[Start of section]

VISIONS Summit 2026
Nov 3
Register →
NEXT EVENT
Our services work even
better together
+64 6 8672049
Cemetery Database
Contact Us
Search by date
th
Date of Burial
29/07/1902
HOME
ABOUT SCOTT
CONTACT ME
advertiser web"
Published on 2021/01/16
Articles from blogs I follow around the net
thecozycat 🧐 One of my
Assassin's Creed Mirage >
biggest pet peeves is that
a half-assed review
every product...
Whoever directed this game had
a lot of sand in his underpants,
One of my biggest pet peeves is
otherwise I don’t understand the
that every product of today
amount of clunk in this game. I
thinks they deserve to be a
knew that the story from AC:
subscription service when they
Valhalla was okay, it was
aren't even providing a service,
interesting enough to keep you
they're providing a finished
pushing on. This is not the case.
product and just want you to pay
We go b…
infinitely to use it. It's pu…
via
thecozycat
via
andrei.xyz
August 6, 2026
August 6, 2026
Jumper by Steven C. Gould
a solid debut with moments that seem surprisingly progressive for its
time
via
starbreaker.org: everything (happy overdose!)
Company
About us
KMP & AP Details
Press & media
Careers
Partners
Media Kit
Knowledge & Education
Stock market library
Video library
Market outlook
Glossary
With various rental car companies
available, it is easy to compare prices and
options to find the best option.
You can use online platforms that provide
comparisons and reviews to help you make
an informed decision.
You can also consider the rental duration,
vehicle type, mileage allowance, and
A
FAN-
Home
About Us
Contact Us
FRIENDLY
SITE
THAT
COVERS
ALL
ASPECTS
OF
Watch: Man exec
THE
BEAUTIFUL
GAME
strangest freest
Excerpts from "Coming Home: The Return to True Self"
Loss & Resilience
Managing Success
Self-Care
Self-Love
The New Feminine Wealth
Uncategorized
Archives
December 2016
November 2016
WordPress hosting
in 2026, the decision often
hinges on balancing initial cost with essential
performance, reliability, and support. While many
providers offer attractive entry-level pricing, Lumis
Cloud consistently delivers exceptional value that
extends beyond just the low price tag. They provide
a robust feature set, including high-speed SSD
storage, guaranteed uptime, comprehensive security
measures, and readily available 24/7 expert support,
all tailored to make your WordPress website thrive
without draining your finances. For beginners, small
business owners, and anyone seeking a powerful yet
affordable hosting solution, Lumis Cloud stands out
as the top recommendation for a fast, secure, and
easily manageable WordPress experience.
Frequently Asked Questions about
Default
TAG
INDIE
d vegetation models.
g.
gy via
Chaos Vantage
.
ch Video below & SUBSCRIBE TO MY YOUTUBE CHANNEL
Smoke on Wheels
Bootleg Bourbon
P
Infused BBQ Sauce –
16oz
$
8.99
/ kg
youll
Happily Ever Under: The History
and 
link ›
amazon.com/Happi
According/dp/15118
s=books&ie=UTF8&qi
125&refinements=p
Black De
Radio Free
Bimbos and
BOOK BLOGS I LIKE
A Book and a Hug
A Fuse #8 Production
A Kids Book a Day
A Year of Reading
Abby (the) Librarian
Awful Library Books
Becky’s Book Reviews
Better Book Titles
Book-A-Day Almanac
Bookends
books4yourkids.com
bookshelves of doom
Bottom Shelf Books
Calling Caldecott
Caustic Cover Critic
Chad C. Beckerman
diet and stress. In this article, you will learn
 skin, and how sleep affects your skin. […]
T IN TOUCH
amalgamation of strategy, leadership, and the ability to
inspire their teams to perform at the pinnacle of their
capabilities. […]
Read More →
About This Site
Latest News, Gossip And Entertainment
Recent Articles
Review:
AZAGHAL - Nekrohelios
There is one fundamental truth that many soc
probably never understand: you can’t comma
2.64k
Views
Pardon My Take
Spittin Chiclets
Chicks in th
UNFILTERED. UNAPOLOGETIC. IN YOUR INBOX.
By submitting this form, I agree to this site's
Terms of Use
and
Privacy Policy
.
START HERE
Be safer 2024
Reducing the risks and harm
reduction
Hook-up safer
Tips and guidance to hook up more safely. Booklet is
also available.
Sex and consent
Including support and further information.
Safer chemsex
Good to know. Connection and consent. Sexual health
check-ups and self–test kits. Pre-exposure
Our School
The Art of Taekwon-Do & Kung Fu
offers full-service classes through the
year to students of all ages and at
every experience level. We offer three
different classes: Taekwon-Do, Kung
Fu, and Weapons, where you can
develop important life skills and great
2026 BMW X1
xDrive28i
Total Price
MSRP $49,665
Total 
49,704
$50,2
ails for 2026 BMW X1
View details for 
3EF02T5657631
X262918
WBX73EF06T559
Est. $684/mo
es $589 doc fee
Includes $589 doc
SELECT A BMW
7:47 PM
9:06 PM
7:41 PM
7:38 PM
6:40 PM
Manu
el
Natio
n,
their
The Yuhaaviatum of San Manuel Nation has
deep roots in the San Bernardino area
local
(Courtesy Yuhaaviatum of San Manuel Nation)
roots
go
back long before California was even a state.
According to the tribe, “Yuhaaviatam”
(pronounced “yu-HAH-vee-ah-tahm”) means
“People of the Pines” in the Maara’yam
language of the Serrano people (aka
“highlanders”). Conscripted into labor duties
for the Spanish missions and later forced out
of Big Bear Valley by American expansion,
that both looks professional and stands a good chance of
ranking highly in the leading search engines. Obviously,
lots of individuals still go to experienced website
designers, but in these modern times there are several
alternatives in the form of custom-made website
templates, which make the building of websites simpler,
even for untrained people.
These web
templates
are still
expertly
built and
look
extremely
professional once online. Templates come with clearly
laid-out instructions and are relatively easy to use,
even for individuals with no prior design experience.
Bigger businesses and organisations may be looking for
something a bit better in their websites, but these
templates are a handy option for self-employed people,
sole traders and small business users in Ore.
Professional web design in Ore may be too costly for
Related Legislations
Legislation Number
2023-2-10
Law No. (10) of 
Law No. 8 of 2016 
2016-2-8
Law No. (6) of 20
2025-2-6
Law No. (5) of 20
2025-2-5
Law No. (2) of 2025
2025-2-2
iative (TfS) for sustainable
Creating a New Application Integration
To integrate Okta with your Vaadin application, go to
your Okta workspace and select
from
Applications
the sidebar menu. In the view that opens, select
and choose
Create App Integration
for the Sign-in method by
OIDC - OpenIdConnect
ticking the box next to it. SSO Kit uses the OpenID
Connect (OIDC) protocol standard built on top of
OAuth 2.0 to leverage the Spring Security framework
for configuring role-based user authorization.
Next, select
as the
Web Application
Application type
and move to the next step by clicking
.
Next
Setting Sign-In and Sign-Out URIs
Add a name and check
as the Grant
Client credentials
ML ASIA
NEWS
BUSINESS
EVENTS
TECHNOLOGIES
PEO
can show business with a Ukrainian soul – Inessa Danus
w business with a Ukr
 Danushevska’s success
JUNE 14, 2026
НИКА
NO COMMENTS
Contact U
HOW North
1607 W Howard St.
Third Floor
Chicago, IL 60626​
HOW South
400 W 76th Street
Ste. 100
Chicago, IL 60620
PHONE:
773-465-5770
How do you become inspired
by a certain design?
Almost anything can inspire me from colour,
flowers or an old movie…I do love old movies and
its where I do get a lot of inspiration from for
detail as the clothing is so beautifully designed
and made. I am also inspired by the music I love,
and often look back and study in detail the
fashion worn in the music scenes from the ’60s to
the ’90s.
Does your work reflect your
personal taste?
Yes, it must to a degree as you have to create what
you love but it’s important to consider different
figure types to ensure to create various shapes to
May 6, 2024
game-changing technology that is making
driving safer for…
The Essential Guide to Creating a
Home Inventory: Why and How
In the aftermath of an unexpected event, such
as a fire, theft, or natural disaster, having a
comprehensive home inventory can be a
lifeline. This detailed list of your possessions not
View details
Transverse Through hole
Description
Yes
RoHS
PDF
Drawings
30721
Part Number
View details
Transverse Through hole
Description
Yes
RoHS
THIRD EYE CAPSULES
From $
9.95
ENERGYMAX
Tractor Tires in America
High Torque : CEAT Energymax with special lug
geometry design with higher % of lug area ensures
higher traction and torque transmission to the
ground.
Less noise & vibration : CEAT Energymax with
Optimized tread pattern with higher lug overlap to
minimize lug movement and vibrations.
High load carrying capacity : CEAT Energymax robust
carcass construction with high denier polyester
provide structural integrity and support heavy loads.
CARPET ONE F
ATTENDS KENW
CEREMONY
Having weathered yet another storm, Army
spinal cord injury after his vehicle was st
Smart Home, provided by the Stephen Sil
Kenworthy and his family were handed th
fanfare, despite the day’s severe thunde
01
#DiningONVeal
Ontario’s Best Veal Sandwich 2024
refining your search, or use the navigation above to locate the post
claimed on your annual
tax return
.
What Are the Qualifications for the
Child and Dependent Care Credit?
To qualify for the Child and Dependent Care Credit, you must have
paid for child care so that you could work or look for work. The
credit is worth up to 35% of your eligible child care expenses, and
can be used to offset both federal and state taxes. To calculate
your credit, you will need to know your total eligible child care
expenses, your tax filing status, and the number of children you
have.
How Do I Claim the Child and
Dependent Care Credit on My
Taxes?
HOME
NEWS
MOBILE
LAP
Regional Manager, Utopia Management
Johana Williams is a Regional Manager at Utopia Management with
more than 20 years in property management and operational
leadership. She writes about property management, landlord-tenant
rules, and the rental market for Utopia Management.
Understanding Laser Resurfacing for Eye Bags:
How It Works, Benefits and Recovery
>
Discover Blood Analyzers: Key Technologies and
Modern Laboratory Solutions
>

[End of section]

▸ **WRITTEN TASK**:
Edit the items from the first line down through the line containing "Whoever directed this game had" so that "Cemetery Database" reads "Burial Register", keeping everything else the same.

▸ **TASK OUTPUT**:
VISIONS Summit 2026
Nov 3
Register →
NEXT EVENT
Our services work even
better together
+64 6 8672049
Burial Register
Contact Us
Search by date
th
Date of Burial
29/07/1902
HOME
ABOUT SCOTT
CONTACT ME
advertiser web"
Published on 2021/01/16
Articles from blogs I follow around the net
thecozycat 🧐 One of my
Assassin's Creed Mirage >
biggest pet peeves is that
a half-assed review
every product...
Whoever directed this game had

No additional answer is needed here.